● GIVEN INSTRUCTION: Resume the essay on millennials and fertility, picking up right after its last sentence.

● READING TEXT:
The Good News: Millennials and Fertility

I would like to transcend the framing of Alexandria Ocasio-Cortez’s response to The Economist’s story No Sex Please, We’re Millennials — that the magazine is feeding Incel arguments — and point out the potential benefit of one-quarter of young adults not having sex, namely the promise of low fertility rates. 

Cartoon from The Economist, May 2, 2019

As Karl Marx observed, the imperative of capitalism drives demography, its scope and its segmentation (for a length discussion of this see The Urgency of Population Control and Appreciating the Accomplishments of the Developed World). Capitalists seek more workers in order to increase the size and depth of the industrial reserve and drive down wages.

● EXTRACTED MATERIAL:
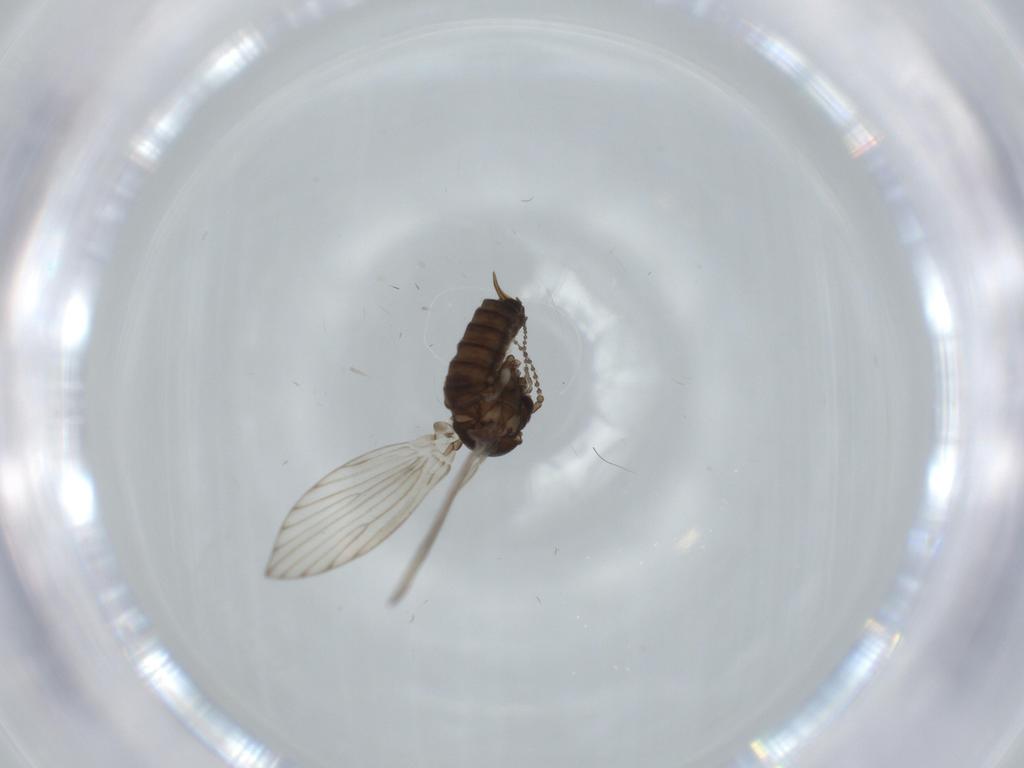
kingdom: Animalia
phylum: Arthropoda
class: Insecta
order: Diptera
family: Psychodidae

● ANSWER TO THE TASK:
But the empowerment of women has put in capitalism’s way a barrier: stable or lower rates of fertility. Lower fertility rates have thrown a monkey wrench into the capitalist machinery. This is why capitalists are so hot for open borders. In the 1960s they threw open the nation-state to large-scale immigration and offshoring in order to weaken the power of labor. Globalism is a strategy to raise the level of profit over against the standard of living of workers in the developed world. Following the 1960s, wages and compensation where decoupled from productivity. With fertility rates in the developed world plummeting, the globalists have become ever more aggressive in marginalizing populist democratic politics that resists the denationalizing forces threatening the affluent world labor built.

Resisting neoliberalism and globalism have never been more important. The debate over populist versus progressive politics is the pivot. If populism wins, it means a better life for the generations that follow. Lower fertility rates mean slower population growth or, even more desirably, a smaller population – as long as we restrict the number of people coming into our countries. In other words, we have to avoid spoiling zero growth by allowing ourselves to become the pressure value for unsustainable population growth in the developing world. We must lead by example and help the developing work lower its fertility rates.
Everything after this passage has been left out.